If you keep the Bodum Bistro grinder then you should be able to continue using it for French press and all your brewed coffee needs and use the MC2 exclusively for espresso. This way you will not need to keep switching the grind back and forth on the MC2


----------



## RobD (May 2, 2012)

I have a MC2 Doserless model and unless i spend a lot of money or get luck second hand i wont be changing for a long time, dont now how anyone can say it has a clumpy output =

View attachment 1528


this was strait from the chute and is better than a lot of grinders that cost considerably more, i dont think its perfect, but for the money its not far off.


----------



## Blackstone (Aug 5, 2012)

RoloD said:


> The MC2 is an excellent buy - there is really nothing to touch it at that price. You want the auto model which dispenses directly into your portafiler and has a timer.

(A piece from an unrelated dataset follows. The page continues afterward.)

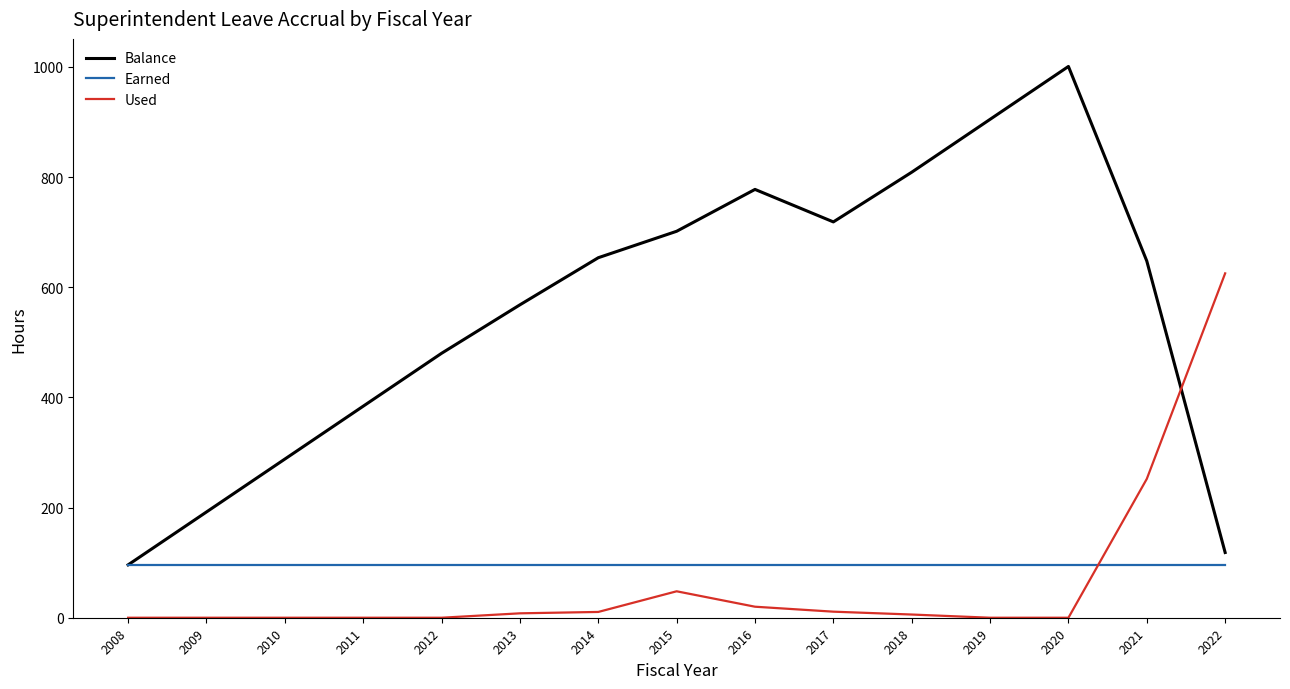

Where is Balance nearest to the value 548?

2013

Dosers only really work if you are grinding coffee continually, otherwise stale grinds build up in the grinder.
> 
> The only real drawback of the MC2 is it takes forever to adjust from, say, espresso to filter or cafetiere. But if you are using it just for espresso, it does the job well - it will grind very fine and also allows very fine adjustments.


Could you please expand on the grinder taking a long time to adjust. I have just ordered one myself


----------



## pendragoncs (Feb 14, 2011)

Agree, would have never called the grinds from my MC2 clumpy, didn't realise how good it was until I used a eureka grinder at BB and that was coming out like marbles.


----------



## jimbow (Oct 13, 2011)

Some doserless grinders suffer more than others (especially on finer grind settings). If I recall correctly, the MC2 uses a conical burr set; this could be causing less clumping than the disk burrs used on other doserless grinders like the Eureka Mignon.


----------



## anubis (Aug 29, 2012)

thanks a lot guys and girls, sounds like the MC2 is the one to go for. I have been playing around with classic and I cant seem to get any good results when steaming milk. I know some people swap it for the silvia steam arm, my only problem with this is since my classic is new will removing the steam arm affect the warranty or is there a way around it?


----------



## funinacup (Aug 30, 2010)

You can always refit the original one before sending it back for repair if that's the case. Definitely a necessary upgrade!

Michael

Fun in a Cup Coffee Training


----------



## pendragoncs (Feb 14, 2011)

jimbow said:


> Some doserless grinders suffer more than others (especially on finer grind settings). If I recall correctly, the MC2 uses a conical burr set; this could be causing less clumping than the disk burrs used on other doserless grinders like the Eureka Mignon.


Just replace and chuck it back on if you need to get it looked at. They'll never know.


----------